This ad from our March 13, 1970 issue advised producers that they would receive information on how to participate in Operation LIFT (Lower inventories for tomorrow) for the next season. The quota for the current year was announced to be no higher than four bushels per acre. With Canada sitting on almost a three-year wheat supply in addition to other surpluses elsewhere, the government was hoping to reduce the carry-over by paying farmers $6 per acre for summerfallow instead of wheat acres, and $10 for conversion to perennial forage. The program worked — prices did improve the following year, but they shot even higher in 1972 after the massive “Great Grain Robbery” purchases by the Soviet Union. Forgetting or ignoring that there was a two-year gap between LIFT and the 1972 purchases, many farmers later branded the program a failure.
That month we also reported on the Manitoba legislature’s speech from the throne, which had several proposals to improve the farm economy.

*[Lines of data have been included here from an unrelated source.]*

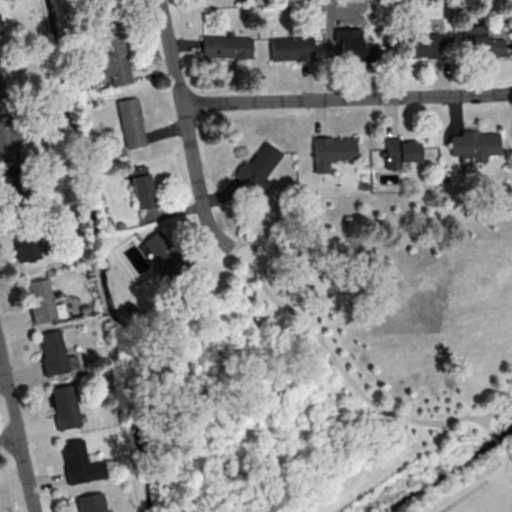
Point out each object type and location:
building: (104, 11)
building: (0, 29)
building: (0, 31)
building: (482, 42)
building: (347, 43)
building: (423, 45)
building: (226, 46)
building: (351, 46)
building: (225, 48)
building: (290, 48)
building: (290, 50)
building: (114, 59)
building: (115, 62)
building: (0, 85)
building: (1, 90)
road: (346, 97)
building: (130, 122)
building: (130, 123)
road: (186, 128)
building: (7, 138)
building: (9, 139)
building: (474, 145)
building: (472, 147)
building: (331, 151)
building: (399, 152)
building: (330, 153)
building: (398, 155)
building: (258, 168)
building: (258, 168)
building: (141, 186)
building: (13, 187)
building: (141, 188)
building: (23, 241)
building: (25, 244)
building: (161, 253)
building: (164, 255)
building: (135, 257)
building: (40, 300)
building: (43, 301)
building: (51, 352)
building: (51, 353)
park: (330, 357)
road: (343, 371)
building: (63, 406)
building: (64, 406)
road: (501, 406)
road: (17, 433)
road: (10, 441)
road: (498, 441)
building: (74, 461)
building: (78, 462)
road: (505, 482)
road: (481, 485)
building: (90, 502)
building: (89, 503)
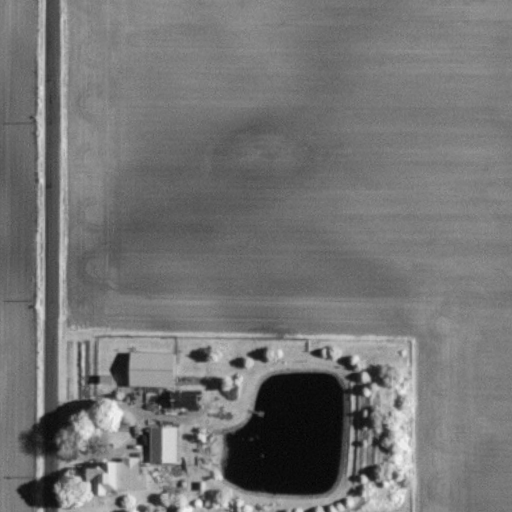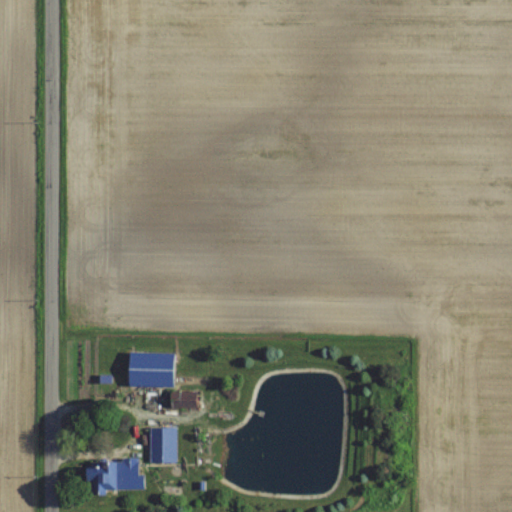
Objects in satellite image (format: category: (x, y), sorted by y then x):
road: (52, 256)
building: (160, 444)
building: (115, 474)
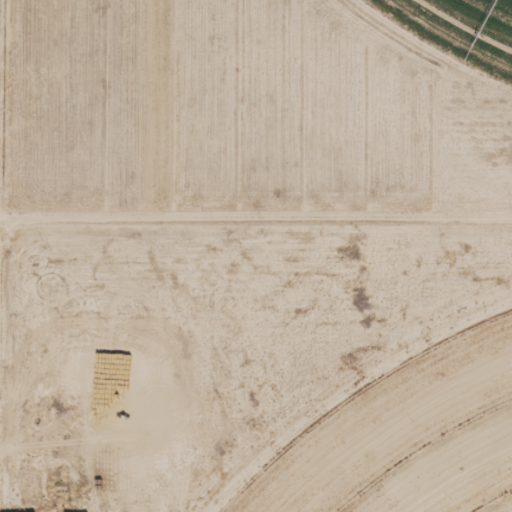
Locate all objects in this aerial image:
crop: (455, 32)
road: (256, 187)
road: (15, 256)
crop: (408, 441)
road: (265, 497)
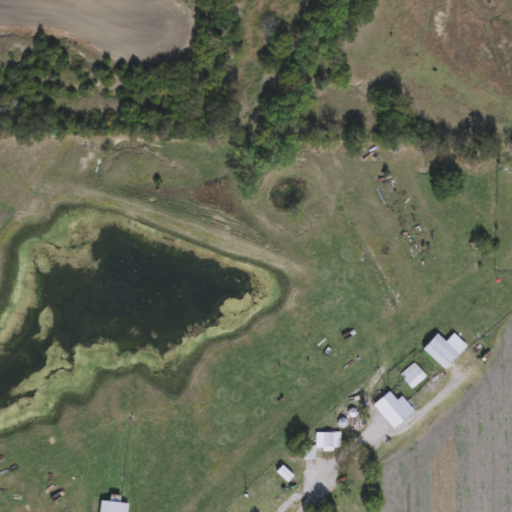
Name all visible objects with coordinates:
building: (438, 352)
building: (439, 352)
building: (412, 376)
building: (412, 377)
building: (392, 409)
building: (392, 410)
building: (326, 442)
building: (327, 442)
building: (306, 454)
building: (306, 454)
road: (328, 476)
building: (112, 506)
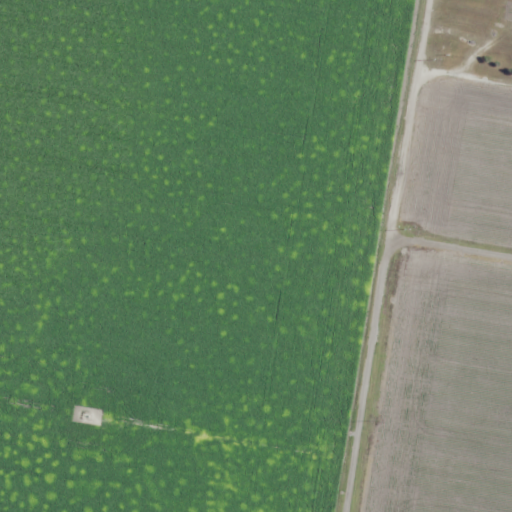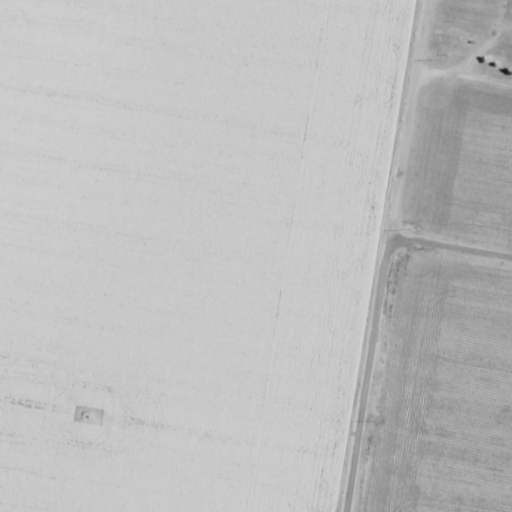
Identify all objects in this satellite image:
road: (386, 256)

They included incentives for diversifying into livestock, establishing regional vet clinics, expanded crop insurance, a new accounting program and assistance with local conservation measures.
We also reported on a radical proposal by one of the authors of the report of the Royal Commission on Farm Machinery. It suggested that farmers, with government assistance, form a large co-op which would take over merchandising from local dealers. There would be just a few “machinery marts” where farmers could visit to see all makes and models, and then make purchases which would be shipped direct from factory to farm.